Simplified transmission map for southeast England | NERC
At the time of the transmission line fault, the wind farm was operating in a “weak” system condition due to a number of transmission facility outages already in progress. In addition, one of the undersea cables between the wind farm and land was out of service. As a result, when the voltage control algorithm called for increased output due to the line fault, an oscillation began that led to the overcurrent protection system intervening to reduce output.
The second major contributor to the outage was the Little Barford combined cycle plant, which accounted for more than 640 MW of lost generation capacity. Three issues led to the plant’s shutdown. First, the steam turbine went offline during the initial fault due to a speed sensor input error. The combustion turbine subsequently tripped off after a problem with the steam bypass system led to a buildup of steam pressure, which led operators to take the second combustion turbine offline about 27 seconds later. The cause of the initial speed sensor input error has yet to be determined, but the steam bypass system has since been repaired.
The last significant loss of generation — about 500 MW — came from the shutdown of multiple DERs. Although the initial 150-MW loss was part of normal phase shift protection procedure, the additional 350 MW was unexpected. Investigators determined that some of these DERs tripped offline due to incorrect ROCOF settings, while others were found to have had their UFLS triggered at 48.9 Hz instead of the correct setting of 47 Hz.
Study Needed on Behavior of Renewables, DERs
Corrective actions recommended by RWE in the aftermath of the event included reviewing its operational criteria to “determine whether it would be appropriate to provide for higher levels of resilience in the electric system,” along with reviewing the time scale for anti-islanding protection to “reduce the risk of inadvertent tripping and disconnection of embedded generation.” The utility also recommended an industry-wide review, involving regulators, utilities and other stakeholders to establish communication protocols for future events.

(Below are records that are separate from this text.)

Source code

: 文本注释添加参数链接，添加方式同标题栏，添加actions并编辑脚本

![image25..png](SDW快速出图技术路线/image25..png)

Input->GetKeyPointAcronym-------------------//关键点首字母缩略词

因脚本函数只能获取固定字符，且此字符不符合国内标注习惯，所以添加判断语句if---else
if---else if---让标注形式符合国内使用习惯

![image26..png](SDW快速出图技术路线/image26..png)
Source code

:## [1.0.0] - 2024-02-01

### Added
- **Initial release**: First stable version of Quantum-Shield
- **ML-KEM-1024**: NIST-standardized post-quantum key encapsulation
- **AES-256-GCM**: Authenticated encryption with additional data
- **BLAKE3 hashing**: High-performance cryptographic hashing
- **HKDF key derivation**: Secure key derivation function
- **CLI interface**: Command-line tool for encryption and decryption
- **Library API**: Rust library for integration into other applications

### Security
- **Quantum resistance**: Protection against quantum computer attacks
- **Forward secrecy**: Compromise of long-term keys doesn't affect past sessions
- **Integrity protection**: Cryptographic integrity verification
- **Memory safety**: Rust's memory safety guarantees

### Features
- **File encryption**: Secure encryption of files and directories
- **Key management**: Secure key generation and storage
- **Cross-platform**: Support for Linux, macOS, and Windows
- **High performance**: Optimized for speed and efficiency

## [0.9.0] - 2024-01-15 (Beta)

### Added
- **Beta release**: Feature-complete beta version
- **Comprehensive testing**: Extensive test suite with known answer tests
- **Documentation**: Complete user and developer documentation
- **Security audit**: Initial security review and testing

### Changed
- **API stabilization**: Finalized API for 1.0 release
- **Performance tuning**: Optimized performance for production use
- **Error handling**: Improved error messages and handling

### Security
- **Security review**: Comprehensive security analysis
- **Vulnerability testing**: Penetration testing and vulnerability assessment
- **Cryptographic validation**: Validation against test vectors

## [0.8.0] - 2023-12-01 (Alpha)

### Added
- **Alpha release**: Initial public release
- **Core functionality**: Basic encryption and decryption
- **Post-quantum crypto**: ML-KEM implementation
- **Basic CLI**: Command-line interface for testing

NERC’s analysis focused on the implications of the widespread adoption of renewable energy and DERs on grid reliability, in particular their “increasingly complex controls” that make it difficult to “predict resource responses to network faults.” The organization noted several potential flaws in RWE and Ørsted’s procedures:
Overreliance on self-certification of the models for generating resources, including DERs;
Insufficient understanding and coordination of the interactions between onshore and offshore wind generation control systems, particularly the performance of wind farms in weak system conditions;
Inadequate coordination between transmission planners, generation and transmission owners, reliability coordinators and equipment manufacturers to accurately model their connected resources;
Outdated tools, techniques and simulation approaches to planning and operations, particularly related to weak grid conditions and inverter-based resources; and
Inadequate understanding of the impact of tripping multiple DERs on grid reliability.
To illustrate one approach to modeling DERs, NERC cited PJM’s use of publicly available data, from sources such as the Energy Information Agency and its own Generator Attribute Tracking System, combined with data requested from transmission owners. The RTO uses this information to generate behind-the-meter solar forecasts that are factored into its load forecast and to notify TOs of generation resources that may be available to help with a transmission emergency.
In addition, Thomas Bialek, the chief engineer for San Diego Gas & Electric, warned in January that the behavior of residential rooftop solar panel users is often very different than that expected by system planners. This creates “hidden loads” that can’t be accounted for in planning, he said. (See Rooftop PV’s ‘Hidden Loads’ Challenge Grid Planners.)